Earlier today I ran across this post on the Bank Technology News website - “Will banks abandon full-service mobile banking?” In short, while I disagree with some of the ancillary comments made by the respondents I certainly agree that mobile banking will not be abandoned. In fact, I would urge any institution that is not currently working towards a solution to do so quickly; otherwise, you risk the chance of being at a serious competitive disadvantage.

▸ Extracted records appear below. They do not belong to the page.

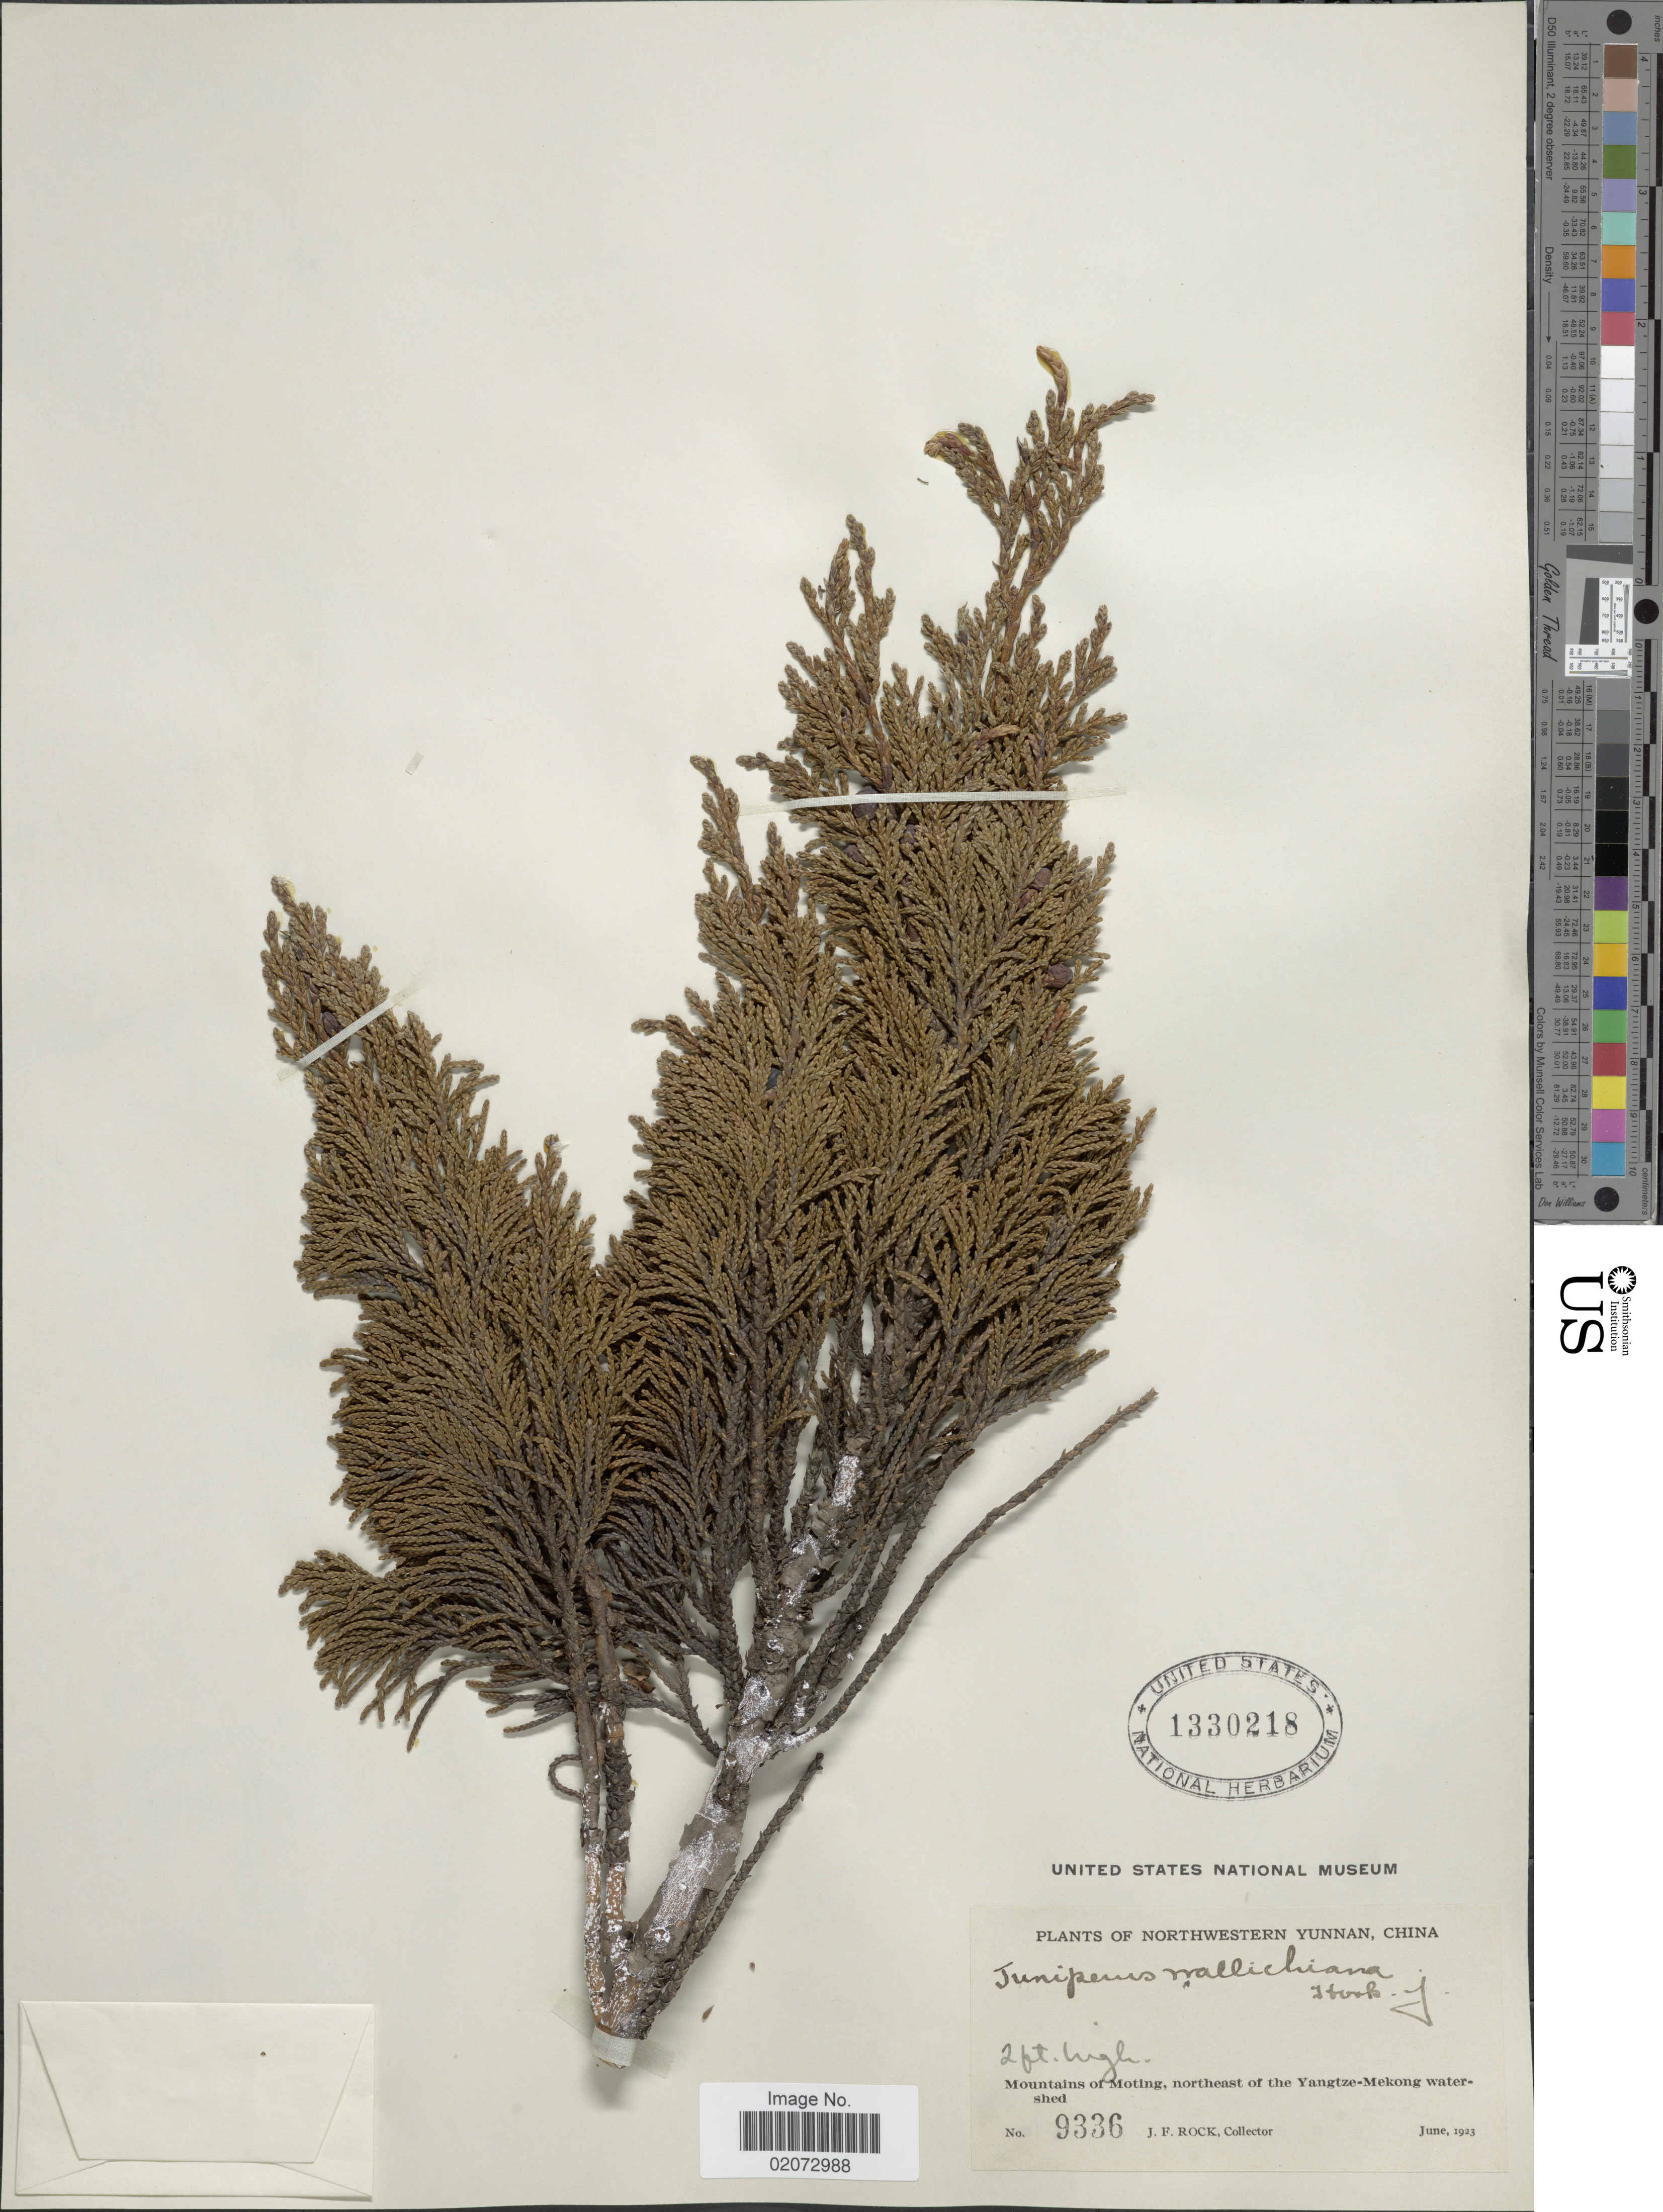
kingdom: Plantae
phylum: Tracheophyta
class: Pinopsida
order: Pinales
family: Cupressaceae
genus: Juniperus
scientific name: Juniperus wallichiana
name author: Hook. f. & Thomson ex E. Brandis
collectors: J. Rock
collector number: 9336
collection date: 1923-06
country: China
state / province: Yunnan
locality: Northwestern Yunnan, China. Mountains of Moting, northeast of the Yangtze-Mekong watershed.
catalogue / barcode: US 1330218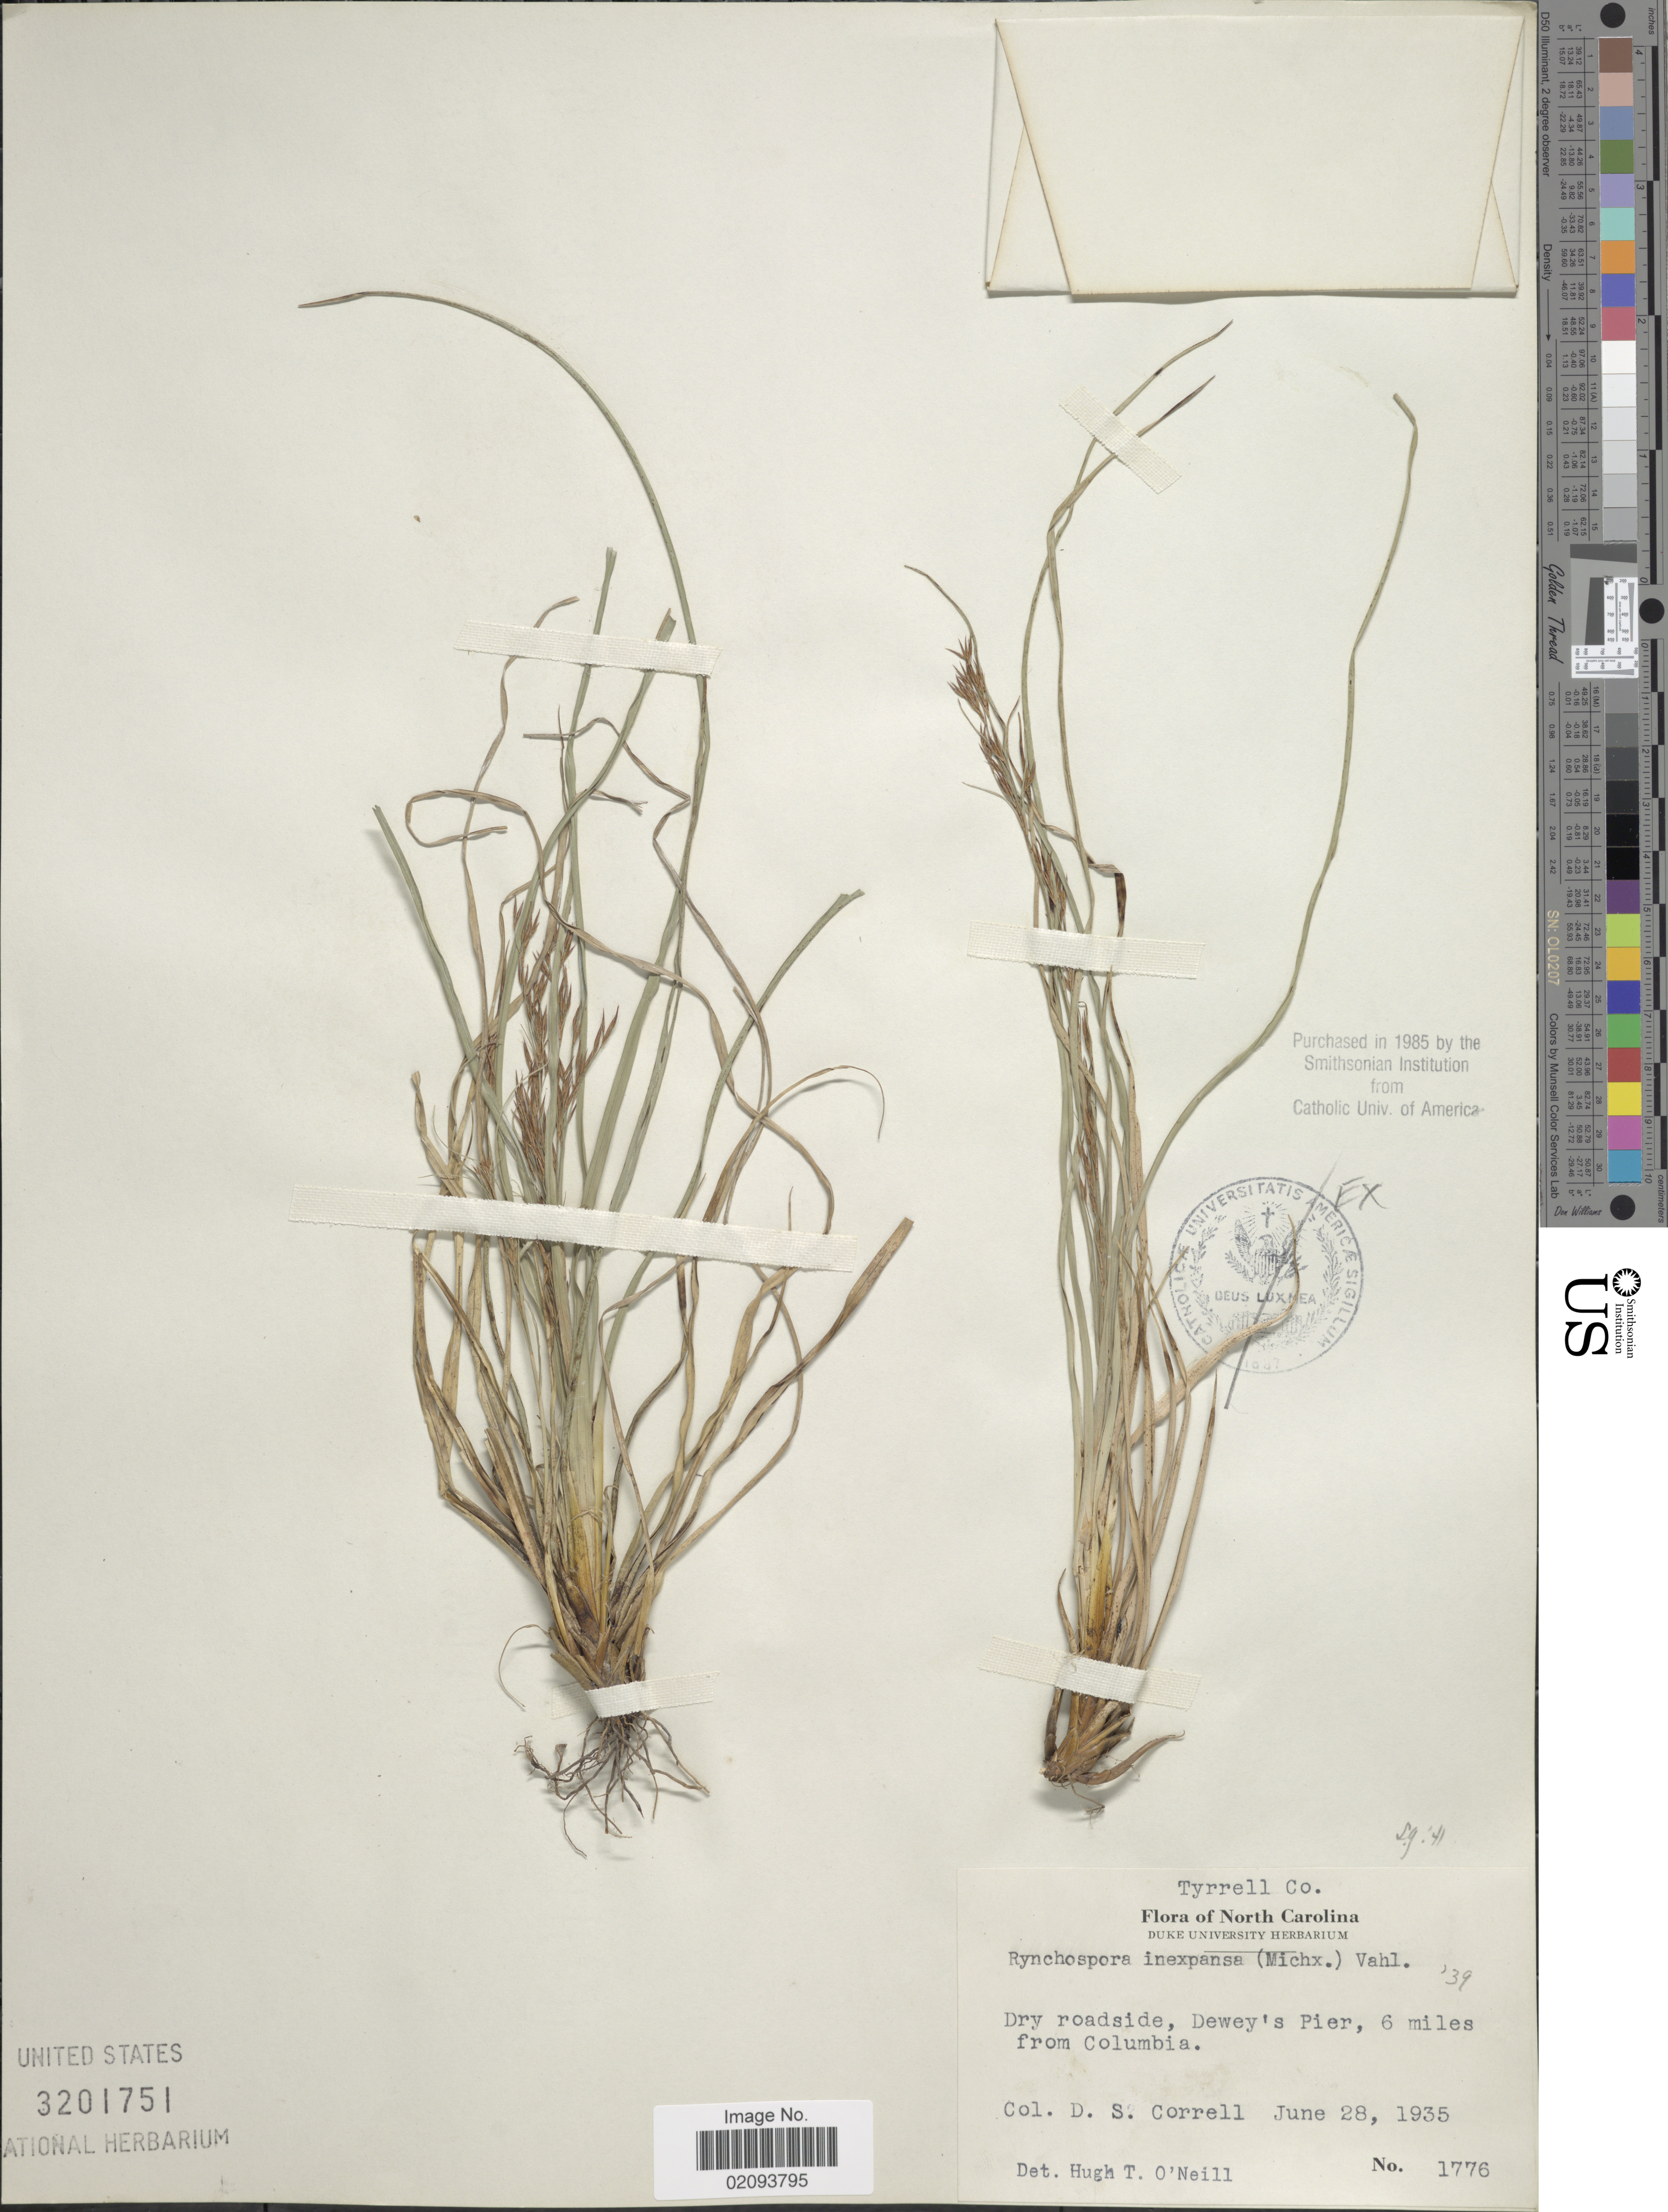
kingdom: Plantae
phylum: Tracheophyta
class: Liliopsida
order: Poales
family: Cyperaceae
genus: Rhynchospora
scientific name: Rhynchospora inexpansa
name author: (Michx.) Vahl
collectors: D. S. Correll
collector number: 1776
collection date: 1935-06-28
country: United States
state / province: North Carolina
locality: Tyrrell Co. Dry roadside, Dewey's Pier, 6 miles from Columbia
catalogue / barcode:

Now, in the current environment there are very few clients that will leave your institution because you do not have mobile banking. However, client retention is only one-half of the “organic growth” equation. If an institution wants to truly grow they must also acquire new clients, and to attract new business you must have a complete product offering.
Still not sure?
Lets use FREE checking as an example. A few years ago I worked for Union Federal Bank ($4 Billion Assets / #3 in Indianapolis Market). At the time we were experiencing solid growth and consistently achieved our revenue goals. Then one day we were introduced to the concept of FREE checking. At the time, I remember being dumb-founded that we would pay a consultant to help us implement FREE checking. Yet, one year after launch we had doubled our previous years’ sales performance and the strategy made complete sense. Where did those accounts come from? We didn’t open 40 new branches and the population in the state of Indiana did not double over night. The answer is that we TOOK the accounts from our competitors.
On second thought please disregard my previous recommendation. It’s probably best to stay out of the mobile banking arena.